Os indicadores de actividade mais recentes têm sido consistentes com um cenário de soft landing na economia global, i.e. de uma desaceleração, mas sem recessão. Para este quadro contribui a persistência de taxas de desemprego baixas, a expectativa de descida da inflação, a existência de poupanças excedentárias em suporte do consumo das famílias e uma evolução favorável dos resultados das empresas e dos bancos, que apresentam balanços relativamente fortes. Nos EUA, tem ganho peso a ideia de que, mais do que um soft landing, a economia poderá até não “aterrar” de todo. Os números mais recentes mostram uma criação de emprego relativamente robusta e uma taxa de desemprego baixa. As vendas a retalho aceleraram em termos homólogos, sugerindo um consumo privado forte. E a inflação homóloga subiu nos últimos dois meses, para registos acima do esperado e acima das metas (3.5% em Março). Neste contexto, o mercado tem vindo a adiar e atenuar as expectativas de redução dos juros de referência pelo Fed, começando mesmo a desconfiar se existirá alguma redução em 2024 (em meados de Abril, o mercado antecipava a 100% apenas um corte este ano).

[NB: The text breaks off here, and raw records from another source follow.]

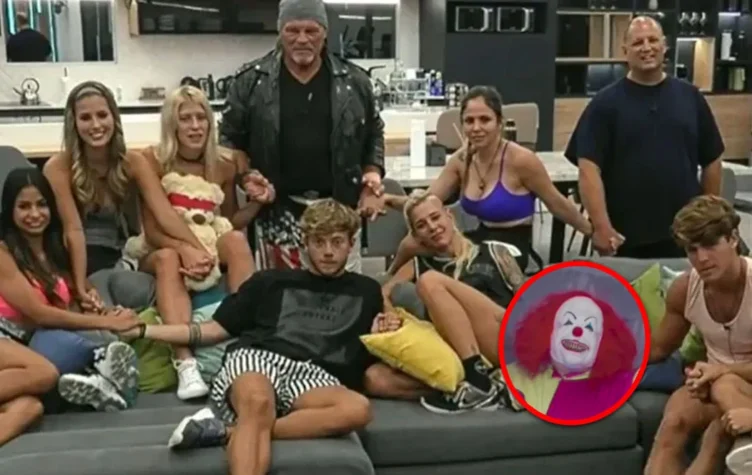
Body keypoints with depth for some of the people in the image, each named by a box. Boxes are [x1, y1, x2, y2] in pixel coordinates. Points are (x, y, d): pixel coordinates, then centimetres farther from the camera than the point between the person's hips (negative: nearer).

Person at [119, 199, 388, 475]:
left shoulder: (366, 292, 26)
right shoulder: (271, 281, 25)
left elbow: (369, 359, 25)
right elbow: (216, 330, 25)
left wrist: (379, 338, 2)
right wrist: (142, 330, 20)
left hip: (312, 377, 0)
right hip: (257, 358, 0)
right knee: (258, 404, -39)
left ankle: (228, 431, -37)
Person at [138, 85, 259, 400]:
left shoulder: (224, 164, -2)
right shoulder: (153, 161, -11)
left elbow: (230, 223, 8)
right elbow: (152, 232, -13)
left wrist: (256, 203, -11)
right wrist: (187, 250, -31)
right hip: (160, 253, -2)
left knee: (237, 240, -29)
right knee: (168, 258, -37)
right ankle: (185, 363, -49)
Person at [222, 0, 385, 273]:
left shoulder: (354, 81, 4)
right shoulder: (251, 81, -1)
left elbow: (374, 134, 15)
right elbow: (229, 138, 7)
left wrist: (372, 175, -1)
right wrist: (244, 176, -10)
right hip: (277, 212, -1)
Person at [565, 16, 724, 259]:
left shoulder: (690, 96, 6)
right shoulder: (606, 102, -4)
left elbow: (711, 161, 11)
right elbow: (589, 167, -11)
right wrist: (601, 226, -19)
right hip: (625, 237, -2)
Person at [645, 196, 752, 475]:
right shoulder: (684, 289, -5)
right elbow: (659, 348, 9)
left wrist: (722, 370, -30)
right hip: (714, 382, 4)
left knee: (724, 388, -36)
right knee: (674, 422, -27)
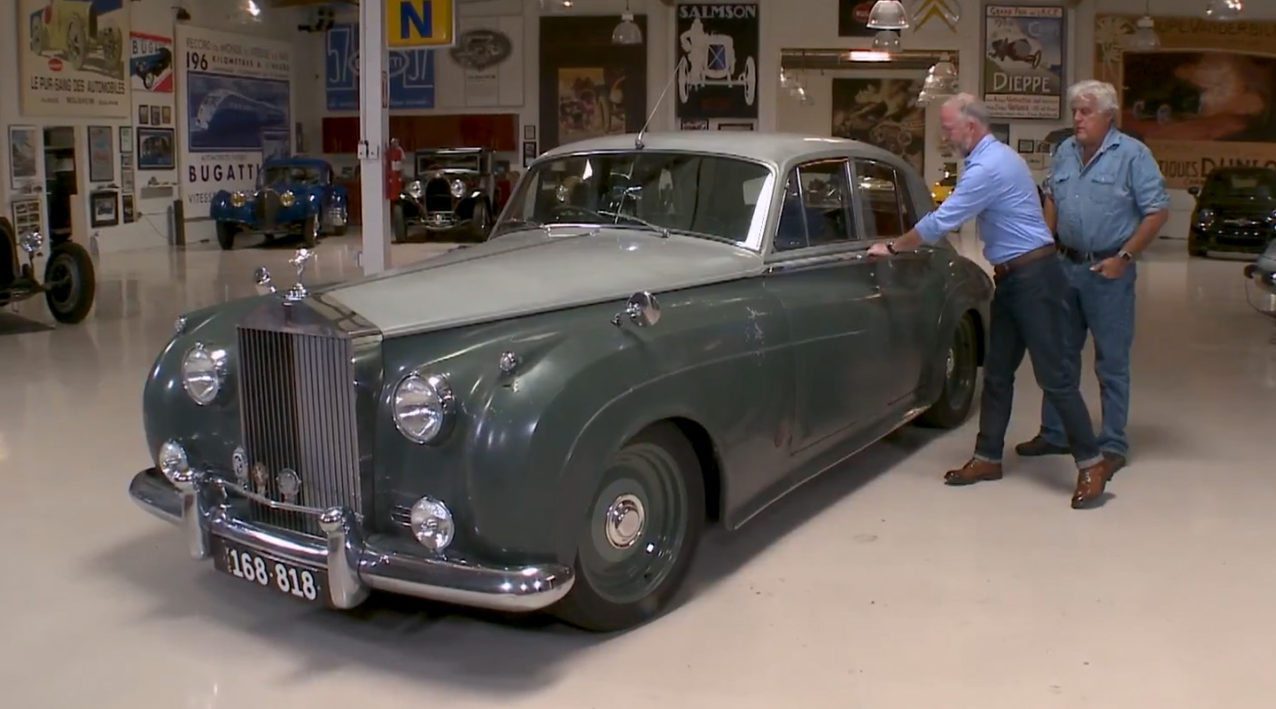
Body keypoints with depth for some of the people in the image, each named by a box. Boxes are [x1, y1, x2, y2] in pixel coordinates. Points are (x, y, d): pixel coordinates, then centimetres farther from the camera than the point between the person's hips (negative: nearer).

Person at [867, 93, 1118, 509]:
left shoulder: (988, 167, -19)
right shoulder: (994, 156, 14)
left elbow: (940, 223, -17)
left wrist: (892, 248, -6)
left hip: (1033, 276, -10)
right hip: (1012, 278, 10)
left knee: (1053, 375, -8)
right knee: (997, 373, 12)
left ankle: (1092, 463, 0)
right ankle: (988, 458, 19)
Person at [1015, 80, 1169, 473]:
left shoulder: (1132, 154, -9)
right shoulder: (1065, 152, 8)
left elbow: (1157, 211, -10)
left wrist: (1124, 257, -14)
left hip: (1108, 272, -6)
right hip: (1066, 265, 6)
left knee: (1112, 361, 2)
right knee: (1060, 355, 13)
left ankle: (1112, 444, 11)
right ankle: (1055, 433, 24)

Por seu lado, o BCE sinalizou, na mais recente reunião do Conselho de Governadores, um provável corte dos juros de referência em Junho. Esta sinalização assenta na leitura de que a inflação da Zona Euro continua a recuar, sobretudo nas componentes da alimentação e dos bens (em Março, a inflação homóloga recuou para 2.4%). O BCE vê também a maioria dos indicadores de inflação subjacente a cair, dada a moderação do crescimento dos salários e o facto de as empresas estarem, agora, a absorver parte do aumento dos custos unitários do trabalho. Por fim, a autoridade monetária considera que as subidas anteriores dos juros estão a pressionar em baixa a procura (e.g. crédito às empresas e às famílias com crescimentos próximos de zero). Apenas a inflação nos serviços é vista como ainda elevada. Neste contexto, o BCE afirmou que “se a nossa avaliação do outlook para a inflação, a dinâmica da inflação subjacente e a força dos mecanismos de transmissão reforçarem a convicção de que a inflação está convergir para a meta de forma sustentada, tornar-se-ia apropriado aliviar a actual restritividade da política monetária”. O mercado vê o BCE a cortar os juros por três vezes este ano.
A expectativa de alívio da restritividade monetária pelo BCE levanta, contudo, alguns potenciais problemas. Esta divergência de expectativas entre o Fed e o BCE favorece a depreciação do euro (a divisa europeia perdeu já quase 4% face ao dólar desde o início de 2024). E esta depreciação tende a alimentar pressões inflacionistas na Zona Euro, sobretudo no contexto de subida do preço do petróleo (dados os actuais riscos geopolíticos). Uma divisa mais fraca torna as importações mais caras e alimenta a inflação. E a inflação gerada por via da depreciação cambial tende, historicamente, a ser mais persistente do que a gerada, por exemplo, por choques da oferta. Isto poderia vir a criar um problema para o BCE. A Presidente Lagarde defendeu já que o BCE não é Fed dependent, devendo ter em conta a inflação e a conjuntura da Zona Euro, que são diferentes das observadas nos EUA. Mas ela referiu também que, nas suas decisões, o BCE tem em conta a conjuntura global. Será difícil ver uma divergência significativa e prolongada das políticas monetárias do BCE e do Fed. Algo terá que ceder.